> **Short exercise**
Convert each line of the entries below into a two-column Markdown table headed "Row" and "Line," numbering the rows in order and skipping blank lines. Leave the pictures out.

> **Dataset records**

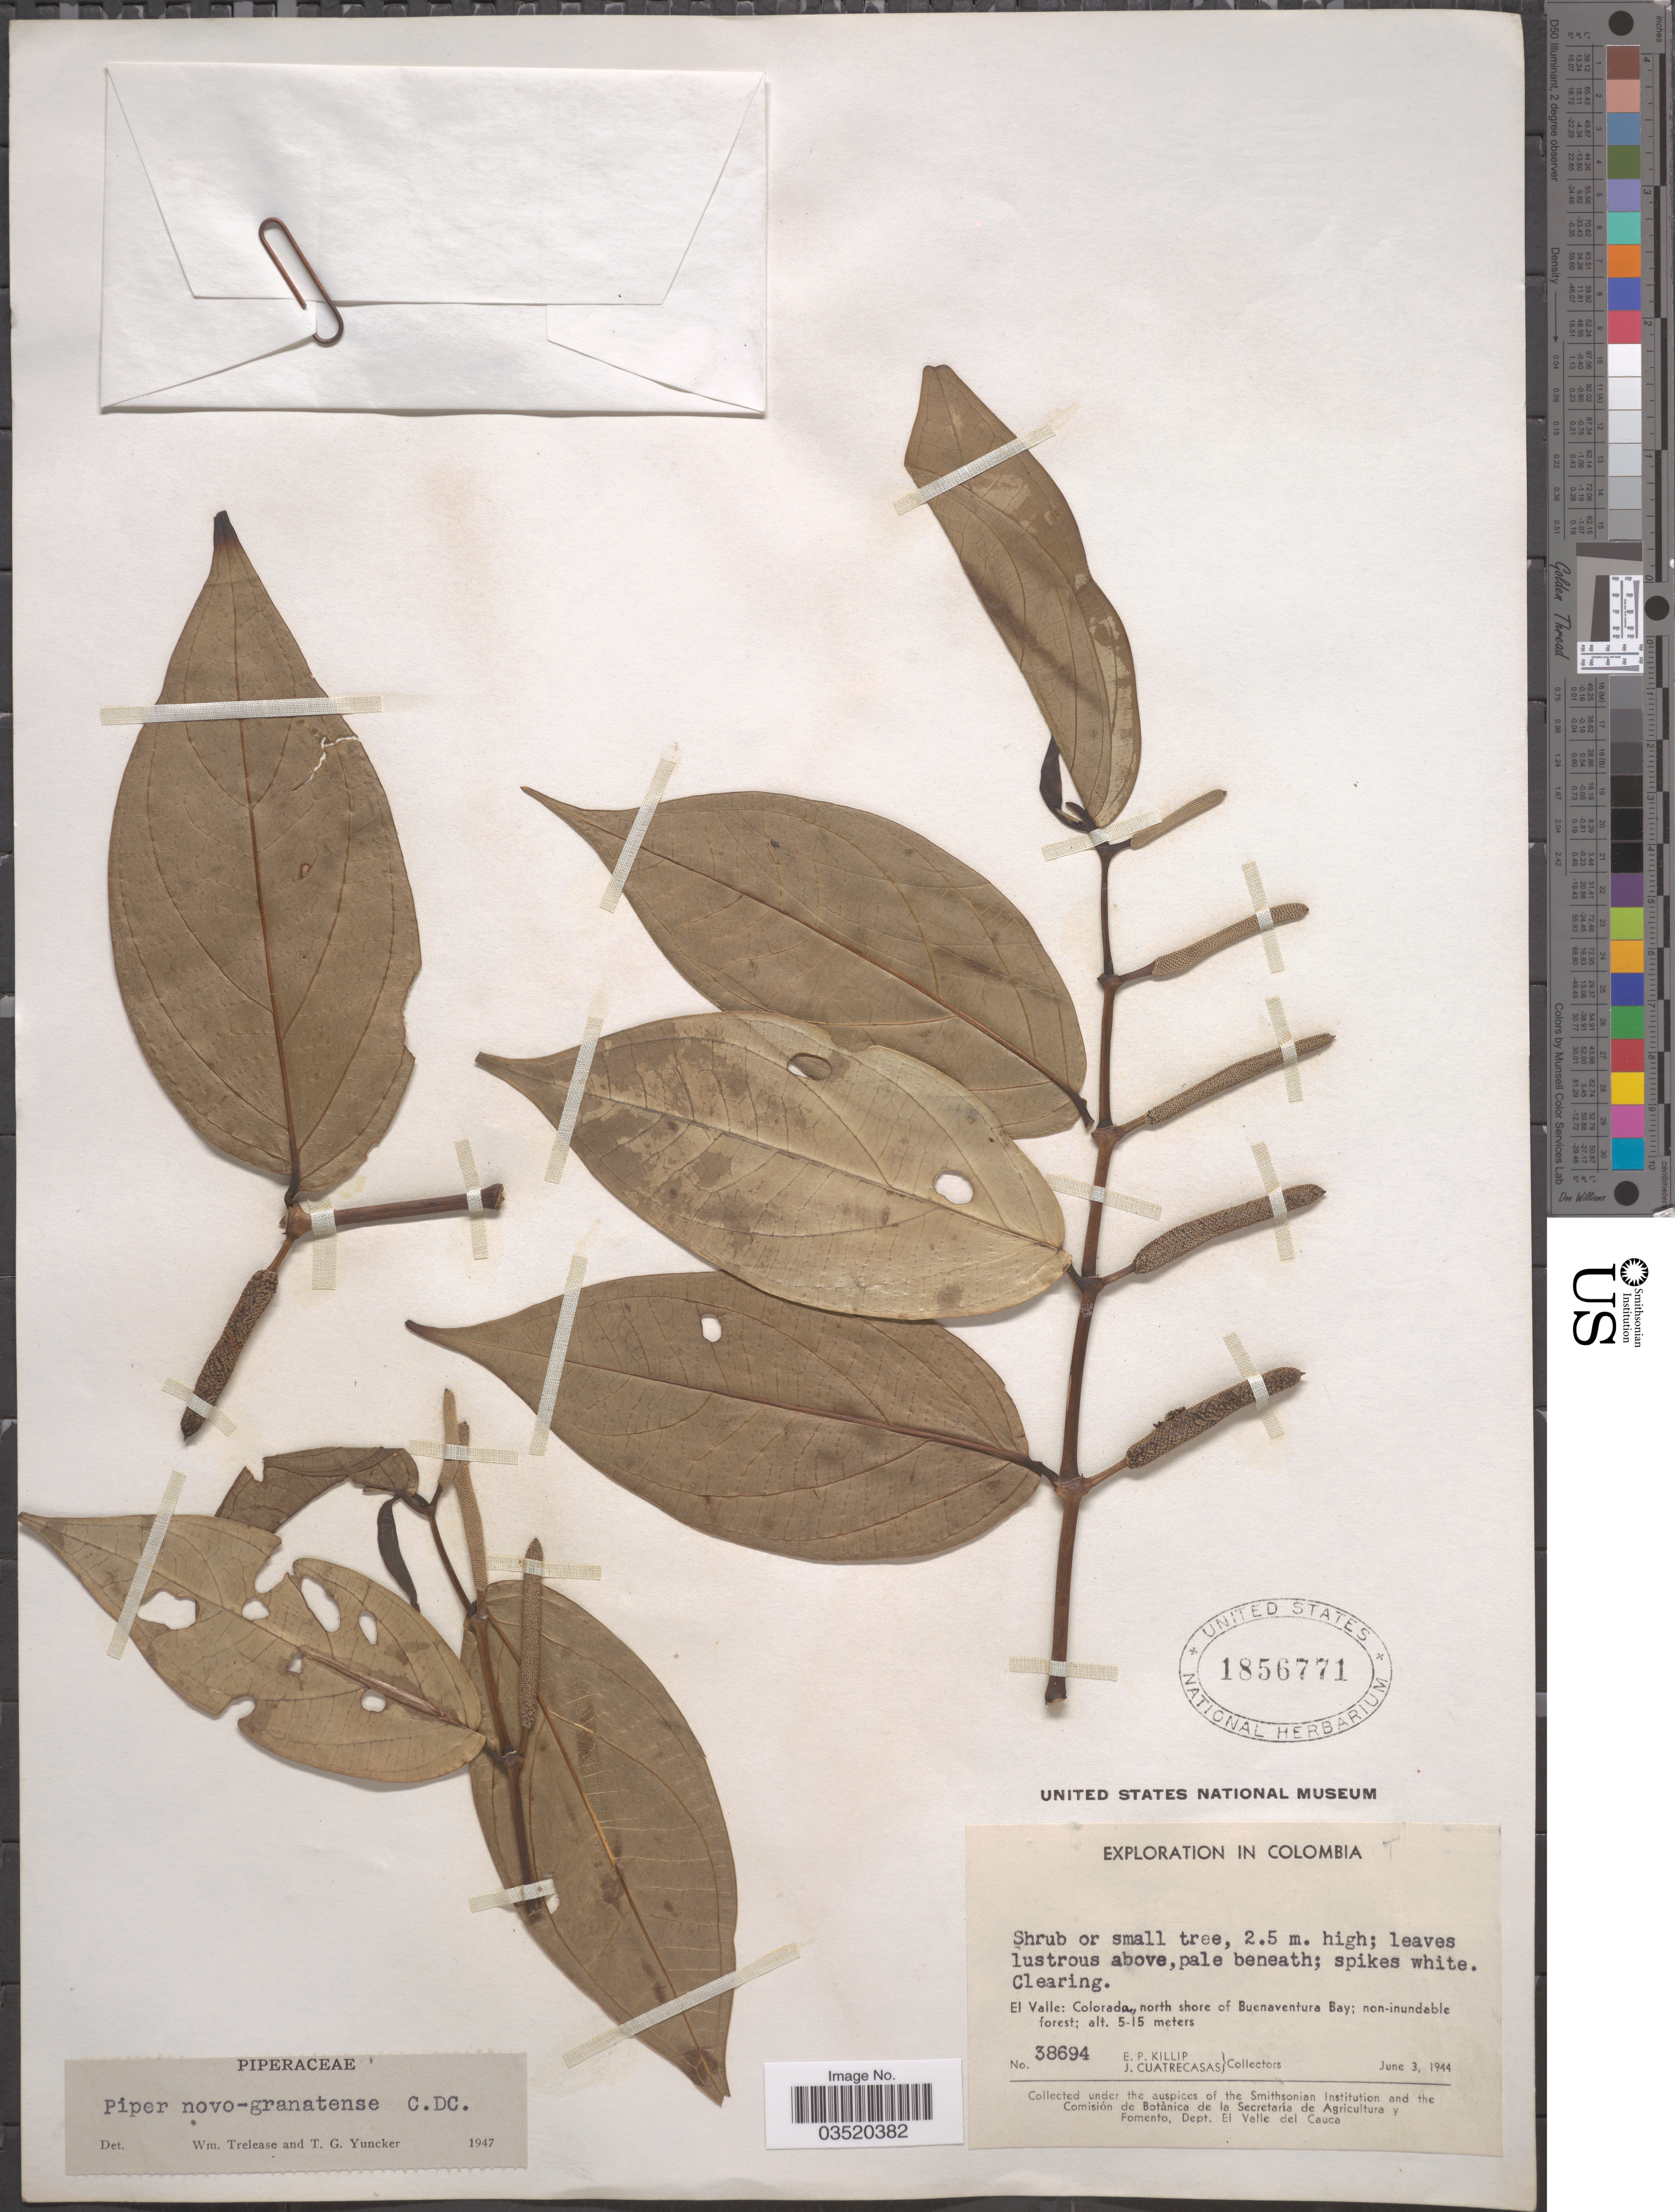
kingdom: Plantae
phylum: Tracheophyta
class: Magnoliopsida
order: Piperales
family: Piperaceae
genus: Piper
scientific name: Piper novo-granatense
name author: C. DC.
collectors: E. P. Killip & J. Cuatrecasas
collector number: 38694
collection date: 1944-06-03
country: Colombia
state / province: Valle del Cauca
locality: El Valle: Colorado, north shore of Buenaventura Bay.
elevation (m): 5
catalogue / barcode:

> **The reply**
| Row | Line |
|---|---|
| 1 | kingdom: Plantae |
| 2 | phylum: Tracheophyta |
| 3 | class: Magnoliopsida |
| 4 | order: Piperales |
| 5 | family: Piperaceae |
| 6 | genus: Piper |
| 7 | scientific name: Piper novo-granatense |
| 8 | name author: C. DC. |
| 9 | collectors: E. P. Killip & J. Cuatrecasas |
| 10 | collector number: 38694 |
| 11 | collection date: 1944-06-03 |
| 12 | country: Colombia |
| 13 | state / province: Valle del Cauca |
| 14 | locality: El Valle: Colorado, north shore of Buenaventura Bay. |
| 15 | elevation (m): 5 |
| 16 | catalogue / barcode: |